Cost of Sanctions in Russia

  • The first comprehensive economic analysis measuring the impact of sanctions on economic activity in Russia.
  • The team relies on “using private Russian language and unconventional data sources including high frequency consumer data, cross-channel checks, releases from Russia’s international trade partners, and data mining of complex shipping data”.
  • Results are grim – “From our analysis, it becomes clear: business retreats and sanctions are catastrophically crippling the Russian economy.”

Inflation Expectations

  • Fascinating chart from BIS on how survey inflation expectations shift over time.
  • As they say – first you get skewness, then variance, then both decline and the mean shifts.
  • Temporary shocks become persistent in expectations.
  • This happened in 1960s into 1970s in the US and 2010s in Brazil (see page 11 of deck).

Consumer Confidence

  • Pretty staggering chart.
  • Buying conditions for cars, houses, and large durable goods fell to multi-decade lows in June, according to the University of Michigan survey, meaning the vast majority of respondents believe it’s a bad time to buy the above“.
  • Consumer sentiment about the economy is also at a 40-year low. Interestingly, Oaktree make the point that the magnitude of decline could be skewed by political bias.
  • For context, in June 1980, the difference between sentiment figures for self-identified Democrats and Republicans was 4.1 points. The gap is currently 31.5 points. This is another reminder of how people can interpret the same fundamentals very differently.
  • Source.

Hoisington Reading

  • Hoisington AM, as long duration bond fund managers, practice sound economic thinking.
  • Hence, especially in the current situation, it is always worth reading their quarterly letters.
  • Q1 letter covers why they think US monetary policy has been a disaster, causing a cost of living crisis. In terms of outlook, they rattle off a huge list of recessionary indicators flashing red but place the outturn firmly at the command of the Fed.
  • Q2 letter discusses the damaging effects of rapid monetary policy acceleration and deceleration. It also prints another list of already present recession indicators.
  • The key balance point remains – recession is in the works which pushes inflation/growth/yields down. However, if the Fed falters, returning to a pandemic type response next year – then we have another cost of living crisis to contend with.

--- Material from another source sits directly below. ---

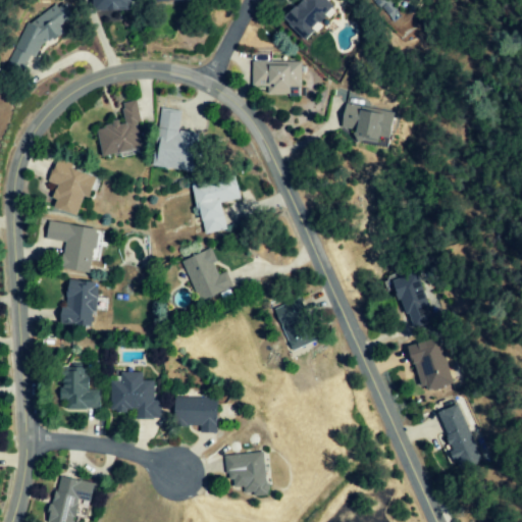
[(141,0),(94,0),(95,12),(135,10),(135,1),(142,1),(141,0)]
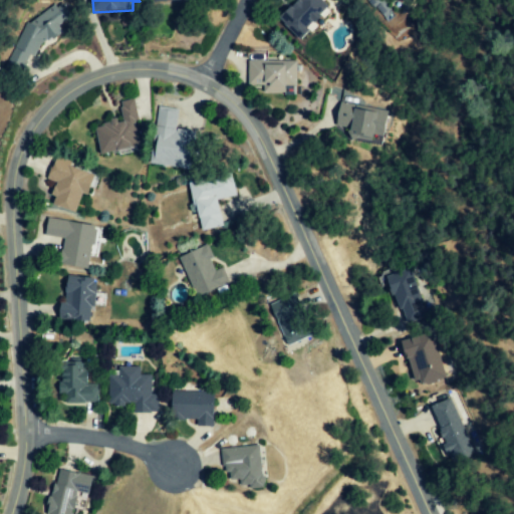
[(281,19),(302,39),(331,9),(321,0),(297,0),(298,1),(281,19)]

What was the effect of Brexit

  • On the 23rd of June 2016 the UK decided to, by a slim majority (51.9%), to leave the EU.
  • Some six years later this comprehensive report looks back to analyse the impact.
  • The hit to business investment, as seen in this chart, is clear – “UK business investment fell by 0.1 per cent a quarter on average in the three years post-referendum, compared to growth of 1.7 per cent a quarter on average growth in the previous three years, and ongoing growth in other G7 countries.
  • However, the universally held belief that trade with the EU would suffer, didn’t materialise. “The UK has now been trading under the terms of the TCA [Trade and Cooperation Agreement] for 18 months, and, although UK imports to the EU have fallen relative to the rest of the world, the share of goods exports to the EU remains at its pre-Brexit levels.
  • Lots more analysis and data inside.

Rhine River Water Level

  • Worrying development as the water level in the River Rhine drops to critical levels.
  • The river is vital, in that 80% of German inland water way goods transport relies on it.
  • This is especially important for bulk commodities and disruption could cause a 1% hit to German industrial production (at the worst point).
  • h/t Daily Shot.

Infrastructure Building

  • Interesting article arguing that state capacity is the real constraint for delivering infrastructure projects, not interest rates.
  • The new tunnels for New York’s East Side Access project cost about $4 billion per kilometer, while Paris built a similar project (infill development, went under the Seine, had problems with catacombs) for $230 million per kilometer. Copenhagen, Barcelona, Naples, and Milan were all cheaper still, while South Korea was generally the cheapest, with a tunneling cost around $100 million per kilometer, or perhaps less. That’s quite a difference in state capacity.
  • It’s not just tunnelling – NYC spent $39m per station to add elevators, Boston $25m while in Berlin it cost just $2.6m.

UK Inheritance Tax

  • UK’s Inheritance Tax (IHT) system seems broken.
  • The effective rate looks very different to other countries and raises less than it should.
  • In addition, take this chart from HMRC’s (UK tax authority) analysis of 2016/17.
  • It shows estate values on the x-axis and the effective tax rate on the y-axis.
  • Notice the huge drop off for large estates (£9m+).
  • It turns out the IHT is only progressive for mid/upper-mid classes.
  • There are plenty of reasons why this is (listed in the article).
  • IHT is “a tax with a terrible combination of a high rate (which makes it unpopular and drives avoidance) and poorly targeted/overly-generous exemptions (which then enable avoidance).